● **Your instructions**
Work out how many lines in the data hold the word "перед", and reply with that number only.

● **Data supplied**
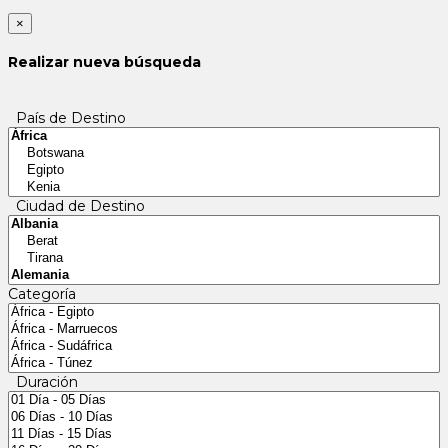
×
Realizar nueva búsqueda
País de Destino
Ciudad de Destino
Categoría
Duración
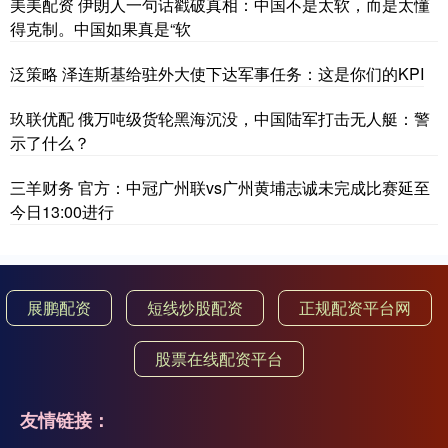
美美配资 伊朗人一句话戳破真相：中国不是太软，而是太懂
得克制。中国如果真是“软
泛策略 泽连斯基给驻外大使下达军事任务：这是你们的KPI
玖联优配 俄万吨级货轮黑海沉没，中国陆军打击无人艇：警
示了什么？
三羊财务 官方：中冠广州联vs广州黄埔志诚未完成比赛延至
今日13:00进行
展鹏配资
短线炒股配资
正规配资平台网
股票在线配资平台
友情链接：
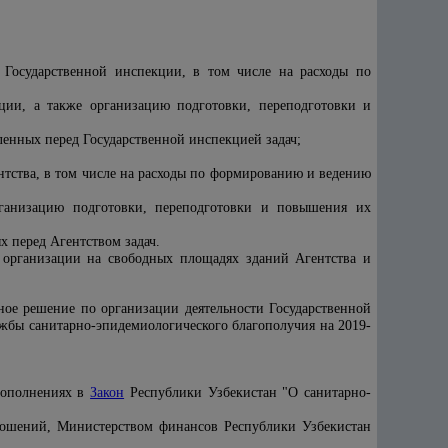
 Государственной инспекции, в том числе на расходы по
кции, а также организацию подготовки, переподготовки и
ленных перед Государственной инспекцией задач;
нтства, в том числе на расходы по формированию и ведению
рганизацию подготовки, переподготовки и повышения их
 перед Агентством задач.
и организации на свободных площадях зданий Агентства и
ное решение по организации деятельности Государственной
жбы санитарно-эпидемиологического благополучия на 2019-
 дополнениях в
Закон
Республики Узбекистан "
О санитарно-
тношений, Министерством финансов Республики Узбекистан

● **Response area**
2